Nossos principais inimigos na medicina já foram os microrganismos invasores, mas agora temos uma grande gama de "novos inimigos" internos. Como parar algo que é fruto de erros do nosso próprio corpo? Assim como ganhamos, por enquanto, a batalha contra os vírus e bactérias, poderemos um dia derrotar tumores graves como o glioblastoma multiforme? Creio que, com o conhecimento cada vez maior dos mecanismos responsáveis pela gênese, manutenção e proliferação do câncer, poderemos detectar então as alterações específicas de cada paciente, tratando-as assim de forma personalizada. Infelizmente o glioblastoma ainda possui um prognóstico muito ruim, e para alcançarmos as melhores taxas de sobrevida, que ainda assim são baixas, ainda são necessários tratamentos agressivos ao paciente, muitas vezes acabando com a já pouca qualidade de vida da pessoa doente.
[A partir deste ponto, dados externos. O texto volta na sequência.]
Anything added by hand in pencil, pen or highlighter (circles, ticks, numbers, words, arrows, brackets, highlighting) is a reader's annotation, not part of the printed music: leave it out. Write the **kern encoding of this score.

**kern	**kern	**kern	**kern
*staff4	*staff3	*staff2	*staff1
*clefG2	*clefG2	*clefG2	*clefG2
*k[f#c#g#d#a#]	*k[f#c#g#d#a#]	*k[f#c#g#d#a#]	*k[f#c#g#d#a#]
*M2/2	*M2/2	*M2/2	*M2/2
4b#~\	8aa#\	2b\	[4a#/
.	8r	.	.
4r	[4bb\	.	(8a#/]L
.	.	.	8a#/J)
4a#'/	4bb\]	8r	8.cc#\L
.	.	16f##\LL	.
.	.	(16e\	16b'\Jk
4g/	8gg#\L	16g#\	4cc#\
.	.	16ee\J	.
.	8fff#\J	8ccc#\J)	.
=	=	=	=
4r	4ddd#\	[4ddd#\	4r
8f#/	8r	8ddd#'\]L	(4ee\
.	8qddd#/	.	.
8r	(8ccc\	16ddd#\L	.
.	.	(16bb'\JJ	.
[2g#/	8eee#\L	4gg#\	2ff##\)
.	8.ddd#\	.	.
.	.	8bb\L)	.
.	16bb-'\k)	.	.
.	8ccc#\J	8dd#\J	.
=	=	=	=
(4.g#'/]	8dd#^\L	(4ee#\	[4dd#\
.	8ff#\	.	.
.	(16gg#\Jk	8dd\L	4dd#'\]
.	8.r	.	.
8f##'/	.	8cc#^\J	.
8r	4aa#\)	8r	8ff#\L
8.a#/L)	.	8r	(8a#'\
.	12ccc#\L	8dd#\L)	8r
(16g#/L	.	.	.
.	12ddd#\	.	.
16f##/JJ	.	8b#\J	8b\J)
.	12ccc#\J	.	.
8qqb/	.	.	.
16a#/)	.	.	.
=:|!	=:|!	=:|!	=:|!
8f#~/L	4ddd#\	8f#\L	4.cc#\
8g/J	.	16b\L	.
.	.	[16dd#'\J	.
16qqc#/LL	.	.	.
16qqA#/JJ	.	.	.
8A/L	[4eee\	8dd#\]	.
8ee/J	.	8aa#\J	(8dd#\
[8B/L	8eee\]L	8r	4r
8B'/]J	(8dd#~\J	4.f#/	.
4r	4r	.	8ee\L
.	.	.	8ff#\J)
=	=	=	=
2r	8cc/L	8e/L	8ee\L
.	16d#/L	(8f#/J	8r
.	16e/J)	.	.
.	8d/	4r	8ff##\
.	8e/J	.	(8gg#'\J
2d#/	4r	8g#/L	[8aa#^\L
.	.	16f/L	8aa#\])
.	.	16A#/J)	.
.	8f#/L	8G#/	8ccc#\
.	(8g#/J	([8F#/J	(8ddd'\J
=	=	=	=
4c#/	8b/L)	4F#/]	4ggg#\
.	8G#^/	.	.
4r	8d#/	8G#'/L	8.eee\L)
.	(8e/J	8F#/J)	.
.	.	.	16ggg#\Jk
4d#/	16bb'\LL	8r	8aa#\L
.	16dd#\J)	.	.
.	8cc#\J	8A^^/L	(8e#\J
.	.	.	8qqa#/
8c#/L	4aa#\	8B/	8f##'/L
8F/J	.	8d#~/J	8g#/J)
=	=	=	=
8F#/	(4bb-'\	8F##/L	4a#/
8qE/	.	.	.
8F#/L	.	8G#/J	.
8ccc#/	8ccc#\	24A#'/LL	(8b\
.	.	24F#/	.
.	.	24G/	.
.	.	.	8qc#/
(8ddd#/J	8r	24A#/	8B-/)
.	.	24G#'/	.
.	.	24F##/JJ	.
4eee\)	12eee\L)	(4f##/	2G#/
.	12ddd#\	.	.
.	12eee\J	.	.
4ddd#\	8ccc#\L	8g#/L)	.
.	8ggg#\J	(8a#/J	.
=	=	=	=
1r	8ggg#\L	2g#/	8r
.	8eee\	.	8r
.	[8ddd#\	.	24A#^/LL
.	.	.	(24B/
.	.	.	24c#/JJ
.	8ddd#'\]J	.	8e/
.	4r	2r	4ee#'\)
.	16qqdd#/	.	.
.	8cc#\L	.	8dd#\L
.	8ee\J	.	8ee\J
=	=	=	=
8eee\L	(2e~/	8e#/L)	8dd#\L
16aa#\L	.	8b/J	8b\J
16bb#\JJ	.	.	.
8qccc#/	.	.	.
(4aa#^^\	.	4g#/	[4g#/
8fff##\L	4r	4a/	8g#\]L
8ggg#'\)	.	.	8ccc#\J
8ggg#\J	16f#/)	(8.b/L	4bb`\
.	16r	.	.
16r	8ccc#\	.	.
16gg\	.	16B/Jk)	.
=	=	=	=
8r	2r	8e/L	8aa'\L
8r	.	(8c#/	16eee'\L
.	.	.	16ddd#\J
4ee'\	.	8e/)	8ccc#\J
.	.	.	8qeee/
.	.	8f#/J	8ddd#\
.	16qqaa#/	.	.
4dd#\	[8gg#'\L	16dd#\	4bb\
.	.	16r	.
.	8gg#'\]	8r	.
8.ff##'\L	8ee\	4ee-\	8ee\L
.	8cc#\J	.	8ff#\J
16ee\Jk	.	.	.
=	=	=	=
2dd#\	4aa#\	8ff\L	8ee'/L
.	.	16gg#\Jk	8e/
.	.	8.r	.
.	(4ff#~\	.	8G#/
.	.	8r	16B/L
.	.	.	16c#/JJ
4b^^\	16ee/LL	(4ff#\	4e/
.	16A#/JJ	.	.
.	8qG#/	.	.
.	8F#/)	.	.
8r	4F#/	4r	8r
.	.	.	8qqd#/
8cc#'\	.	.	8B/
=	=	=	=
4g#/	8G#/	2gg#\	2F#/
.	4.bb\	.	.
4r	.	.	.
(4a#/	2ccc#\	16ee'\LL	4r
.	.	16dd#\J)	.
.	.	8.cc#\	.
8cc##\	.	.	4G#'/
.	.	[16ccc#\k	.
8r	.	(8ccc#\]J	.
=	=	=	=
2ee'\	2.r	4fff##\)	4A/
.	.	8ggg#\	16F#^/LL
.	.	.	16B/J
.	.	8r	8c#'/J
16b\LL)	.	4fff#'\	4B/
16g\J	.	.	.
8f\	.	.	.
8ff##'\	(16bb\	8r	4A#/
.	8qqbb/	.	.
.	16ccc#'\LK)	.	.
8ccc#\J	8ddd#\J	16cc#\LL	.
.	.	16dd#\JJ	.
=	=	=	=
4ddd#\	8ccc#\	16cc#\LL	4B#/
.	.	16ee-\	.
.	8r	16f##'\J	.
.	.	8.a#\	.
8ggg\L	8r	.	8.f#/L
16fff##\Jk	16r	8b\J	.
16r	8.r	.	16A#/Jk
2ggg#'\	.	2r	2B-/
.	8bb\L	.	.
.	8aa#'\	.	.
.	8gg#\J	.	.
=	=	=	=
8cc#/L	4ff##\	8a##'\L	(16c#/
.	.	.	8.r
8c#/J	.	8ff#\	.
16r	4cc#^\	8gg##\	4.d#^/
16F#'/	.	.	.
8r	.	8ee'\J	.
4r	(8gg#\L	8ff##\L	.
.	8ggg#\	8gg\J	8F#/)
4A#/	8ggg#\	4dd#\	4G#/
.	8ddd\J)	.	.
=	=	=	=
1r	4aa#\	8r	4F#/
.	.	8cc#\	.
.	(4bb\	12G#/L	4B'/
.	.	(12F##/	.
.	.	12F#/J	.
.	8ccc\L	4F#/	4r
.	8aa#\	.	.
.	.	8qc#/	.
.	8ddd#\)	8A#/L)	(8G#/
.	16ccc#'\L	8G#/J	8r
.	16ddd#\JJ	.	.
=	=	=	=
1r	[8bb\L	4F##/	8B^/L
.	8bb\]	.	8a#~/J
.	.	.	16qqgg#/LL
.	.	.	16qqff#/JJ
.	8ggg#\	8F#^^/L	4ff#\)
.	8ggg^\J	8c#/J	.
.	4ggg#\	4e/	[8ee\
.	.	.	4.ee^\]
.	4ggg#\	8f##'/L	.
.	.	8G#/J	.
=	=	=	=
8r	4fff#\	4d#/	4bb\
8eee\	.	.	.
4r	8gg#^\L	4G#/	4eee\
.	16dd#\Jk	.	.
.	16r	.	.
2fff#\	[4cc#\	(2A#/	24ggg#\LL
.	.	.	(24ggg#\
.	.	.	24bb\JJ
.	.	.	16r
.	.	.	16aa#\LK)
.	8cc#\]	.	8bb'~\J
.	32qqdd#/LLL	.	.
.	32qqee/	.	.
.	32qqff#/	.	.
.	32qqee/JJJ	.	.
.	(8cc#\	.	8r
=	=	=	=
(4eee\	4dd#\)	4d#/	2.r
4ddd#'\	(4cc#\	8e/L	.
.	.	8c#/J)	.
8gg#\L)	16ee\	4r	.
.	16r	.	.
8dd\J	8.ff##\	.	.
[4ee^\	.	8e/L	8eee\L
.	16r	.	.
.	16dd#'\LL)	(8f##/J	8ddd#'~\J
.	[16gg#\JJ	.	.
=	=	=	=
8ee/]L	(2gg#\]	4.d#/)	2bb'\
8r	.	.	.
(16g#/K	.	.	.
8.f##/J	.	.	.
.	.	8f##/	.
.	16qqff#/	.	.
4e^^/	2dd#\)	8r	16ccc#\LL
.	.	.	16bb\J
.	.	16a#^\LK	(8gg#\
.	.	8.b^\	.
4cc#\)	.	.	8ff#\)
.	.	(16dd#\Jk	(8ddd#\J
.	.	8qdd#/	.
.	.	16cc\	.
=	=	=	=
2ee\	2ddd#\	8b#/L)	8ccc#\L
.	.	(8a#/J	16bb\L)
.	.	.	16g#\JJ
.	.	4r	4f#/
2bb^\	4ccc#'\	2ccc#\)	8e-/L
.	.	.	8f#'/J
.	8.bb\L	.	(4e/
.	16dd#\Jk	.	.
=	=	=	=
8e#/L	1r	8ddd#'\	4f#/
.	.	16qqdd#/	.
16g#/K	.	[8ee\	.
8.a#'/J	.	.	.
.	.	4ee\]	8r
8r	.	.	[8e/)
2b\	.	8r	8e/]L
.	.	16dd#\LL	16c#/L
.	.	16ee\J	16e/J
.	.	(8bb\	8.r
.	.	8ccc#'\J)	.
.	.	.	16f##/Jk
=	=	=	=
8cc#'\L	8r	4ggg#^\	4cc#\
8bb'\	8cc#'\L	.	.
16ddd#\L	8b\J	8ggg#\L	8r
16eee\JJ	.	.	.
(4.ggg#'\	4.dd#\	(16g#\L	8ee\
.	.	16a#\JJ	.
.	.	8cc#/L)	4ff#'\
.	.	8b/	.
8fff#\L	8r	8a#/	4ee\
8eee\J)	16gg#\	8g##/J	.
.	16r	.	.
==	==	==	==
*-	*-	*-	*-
Mas pouco a pouco, como demonstrado no estudo relatado, entendemos melhor como o tumor e as próprias novas drogas agem, trazendo mais possibilidades de tratamento, abrindo portas para novos estudos e, mesmo que com ganhos pequenos, sobrevida aos pacientes.
Os fatores etiológicos que acarretaram no aumento da incidência de tumores cerebrais em todas as faixas etárias ainda não são bem definidos. Uma relação bem determinada entre a ocorrência de tumores cerebrais e os fatores ambientais (pesticidas, campos eletromagnéticos e exposição à radiação) também ainda não foi completamente elucidada. As condições genéticas que possibilitam o desenvolvimento desses tumores têm sido muito estudadas nos últimos anos com grandes implicações em seu tratamento. O tratamento dos tumores cerebrais – e aqui falamos sobre o glioblastoma multiforme - é determinado pelo tipo histológico bem como por sua localização. Alguns fatores de extrema relevância relativos às condições clínicas do paciente como estado neurológico, índice de Karnofsky (índice prognóstico), idade, comorbidades clínicas e expectativa de vida também devem ser considerados. Assim sendo, como o GBM trata-se de uma neoplasia maligna muito agressiva, deve-se sempre ponderar os ganhos e perdas da instituição de um tratamento agressivo, que na maioria das vezes, prejudicará em uma magnitude muito alta a qualidade de vida do tempo restante de um paciente com prognóstico muito reservado. Entretanto, a clarificação dos mecanismos de patogênese dos tumores e o descobrimento de novas drogas vêm mudando lentamente este panorama, fazendo com que os tratamentos possam ser otimizados e individualizados, propiciando um aumento na expectativa de vida (ainda que pequeno).